The economic cost for Israel's military offensive in Gaza is fast approaching $2bn, Haaretz newspaper reported, citing senior government officials.
Israel has already spent at least six billion shekels ($1.7bn, £1bn, €1.3bn) on the 23-day operation -- around a third of which has been borne by the civilian sector -- and there is no end in sight.
Direct military costs have amounted to about 4.2 billion shekels and include weapons, ammunition, food, fuel and the cost of calling up reservists.
The civilian economic cost comes from lost productivity in the economy as businesses located near Gaza have been closed, and direct damage to property around the country.
Moreover, Israel's offensive has had a disastrous impact on the country's tourism sector during the peak summer months.

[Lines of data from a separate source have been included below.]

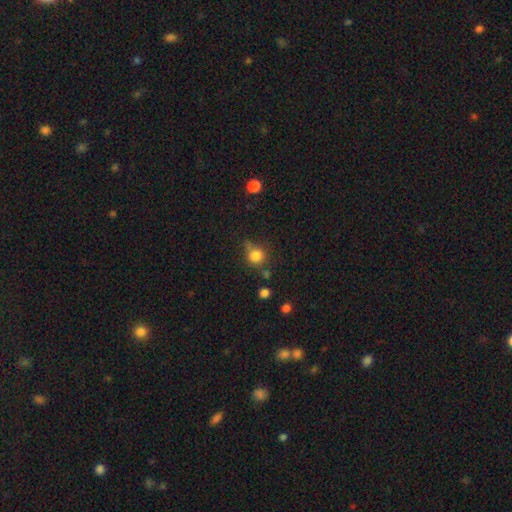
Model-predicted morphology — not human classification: A smooth galaxy with no disk features (82%) that is round (88%). Merging: none (63%).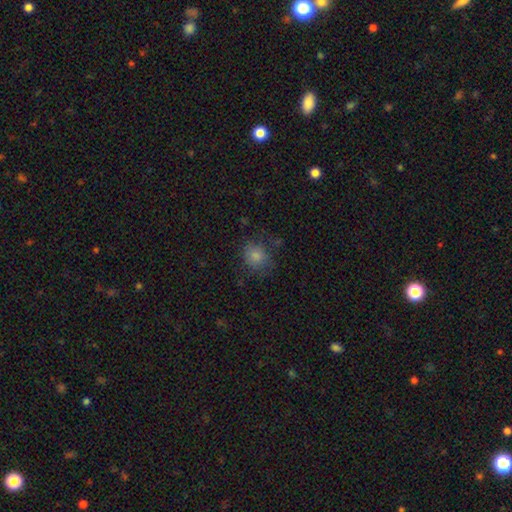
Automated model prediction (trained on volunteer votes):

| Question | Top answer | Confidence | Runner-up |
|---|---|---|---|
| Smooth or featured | smooth | 82% | star or artifact (11%) |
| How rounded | round | 72% | in between (27%) |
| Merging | none | 69% | minor disturbance (20%) |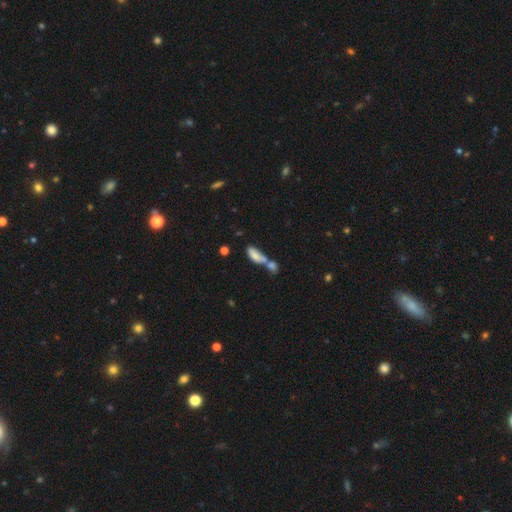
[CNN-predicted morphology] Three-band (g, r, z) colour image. It shows a smooth galaxy with no disk features (73%) that is in between round and cigar-shaped (70%). Merging: merger (65%).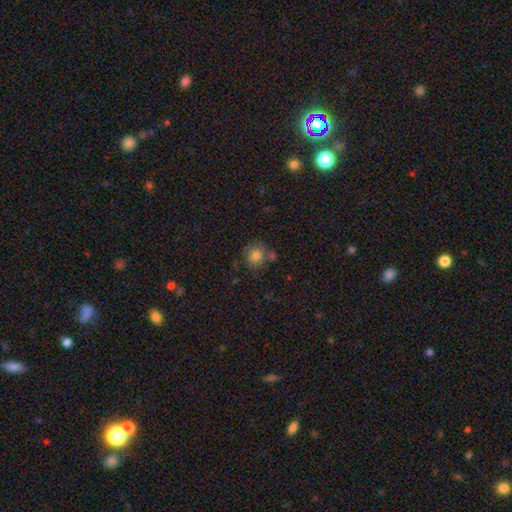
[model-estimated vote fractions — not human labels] Smooth or featured? smooth (81%)
How rounded? round (87%)
Merging? none (70%)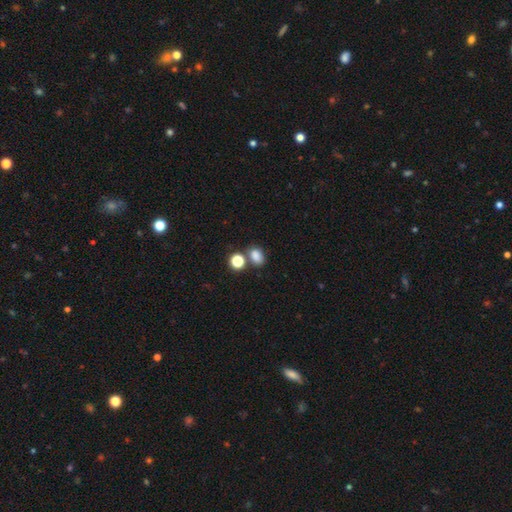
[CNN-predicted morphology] Q: Smooth or featured?
A: smooth (81%); runner-up: star or artifact (14%)
Q: How rounded?
A: in between (68%); runner-up: round (31%)
Q: Merging?
A: none (62%); runner-up: merger (21%)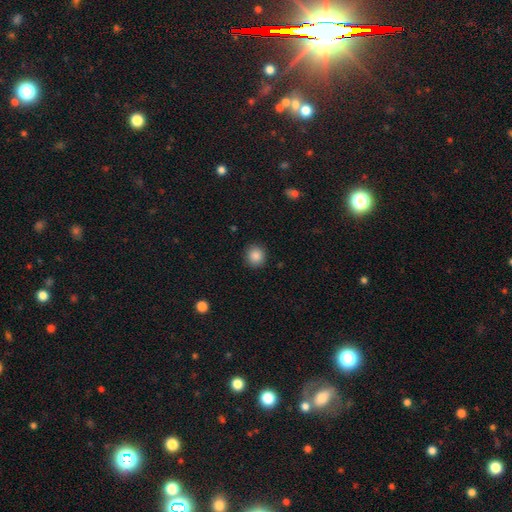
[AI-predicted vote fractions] Overall: smooth (87%). How rounded: round (91%). Merging: none (91%).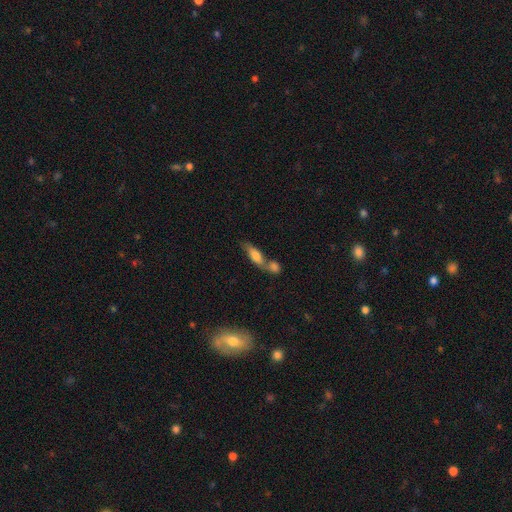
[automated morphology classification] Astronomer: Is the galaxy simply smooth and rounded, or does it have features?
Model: smooth — 64%.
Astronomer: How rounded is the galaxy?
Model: in between — 59% (runner-up: cigar-shaped, 36%).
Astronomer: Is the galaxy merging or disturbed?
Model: merger — 56%.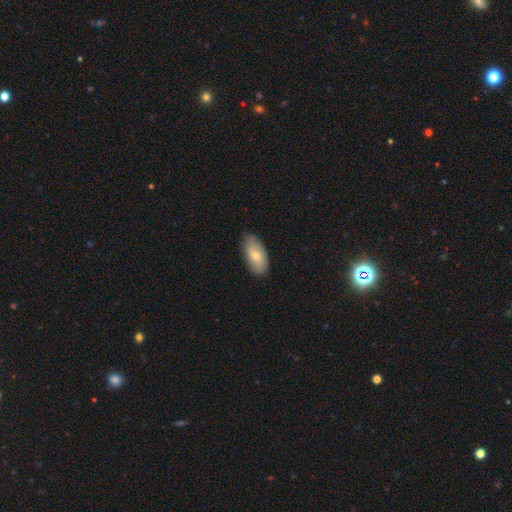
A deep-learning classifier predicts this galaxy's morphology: Smooth or featured? Predicted: smooth (p=0.77). How rounded? Predicted: in between (p=0.94). Merging? Predicted: none (p=0.82).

Airlines in the United States and Europe halted all flights to Israel's Ben Gurion airport for up to 48 hours in mid-July after a rocket landed in the vicinity.
Hotel reservations are reported to have collapsed as the offensive escalated and each day that the fighting continues will mean a steeper price for the industry.
Potential losses from the tourism sector in the coming quarter could amount to 2.2 billion shekels, according to the Israel Hotel Association.
The Israeli Finance Ministry's director-general said the country's economy is resilient to the effects of the hostilities, noting that it had recovered from similar scenarios in recent years.
Israel's central bank estimated that the fighting could reduce economic growth by half a percentage point, if it remains in Gaza.
While it is still too early to measure the impact of the fighting on the Israeli economy, similar events from recent history have had a moderate impact on the economy, the central bank said.